2.3. Computational Procedures

The computational procedures are as follows:
  • Generation of PFNM: the statistical properties and topological parameters of the actual porous media are obtained first according to the measured data, including the size and direction distribution of the throats and fractures, coordination number, and spatial correlation. Then, PFNM is generated by the method introduced in Section 2.1.
  • Computation of the absolute permeability: Let the wetting phase (water) flow through the network to obtain the absolute permeability using Equation (9).
  • Computation of the irreducible water saturation: Let the non-wetting phase (oil) displace the wetting phase (water) based on the end status of Step ii. The water that has not been displaced forms the irreducible water.
  • Computation of the residual oil saturation: Water flooding is processed to displace the oil in the network based on the end status of Step iii. Once the oil cannot flow out the network, the displacement is finished. Then, the residue oil, relative permeability, and oil displacement efficiency are calculated.

Dataset extract
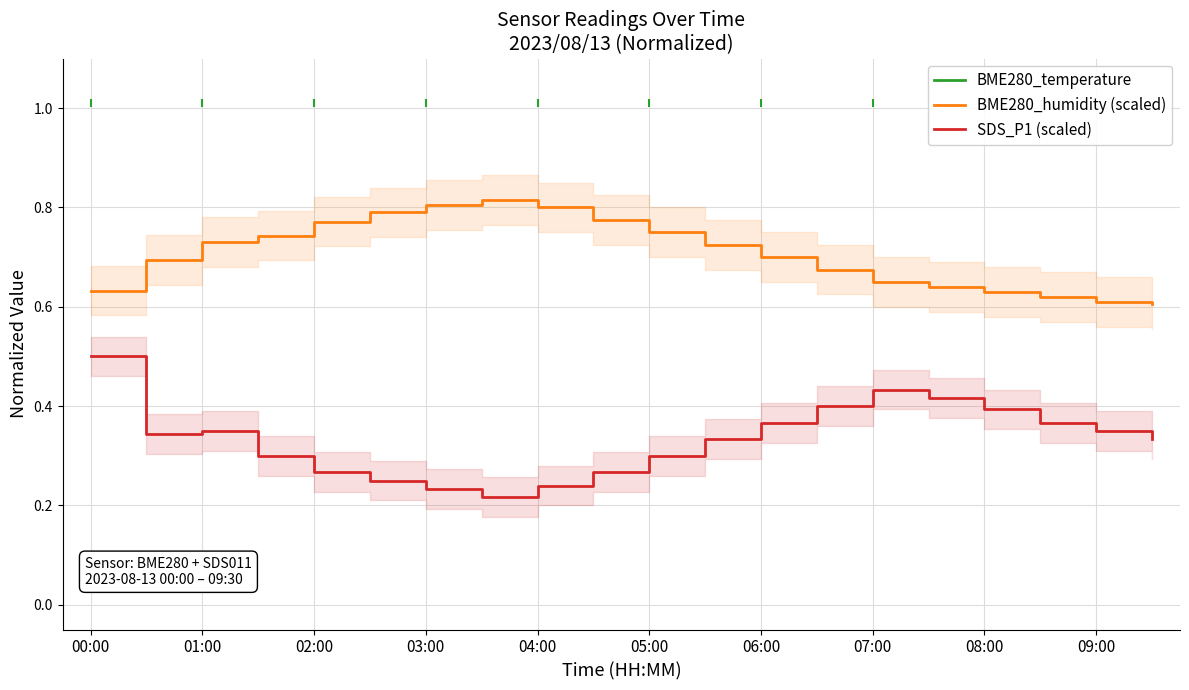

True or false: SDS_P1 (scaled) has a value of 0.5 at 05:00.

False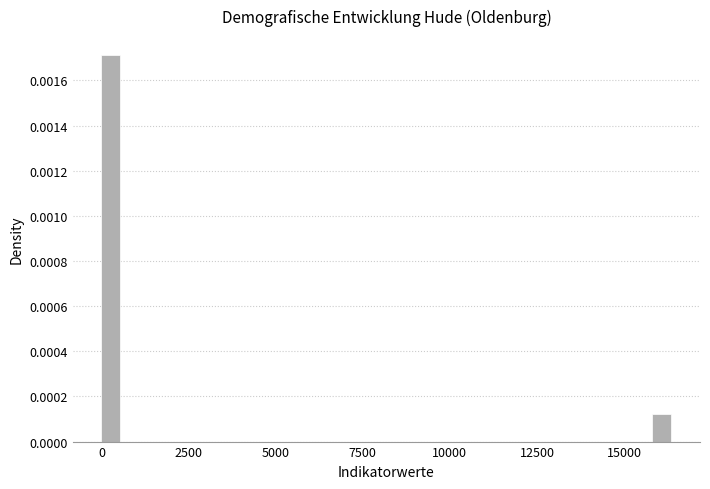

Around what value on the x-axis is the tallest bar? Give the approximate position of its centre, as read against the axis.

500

Exercise brief
Set down verbatim the part of the computational-procedures text above that begins at the words "The computational procedures" and stops after "in Section 2.1.".

Output of the task
The computational procedures are as follows:
  • Generation of PFNM: the statistical properties and topological parameters of the actual porous media are obtained first according to the measured data, including the size and direction distribution of the throats and fractures, coordination number, and spatial correlation. Then, PFNM is generated by the method introduced in Section 2.1.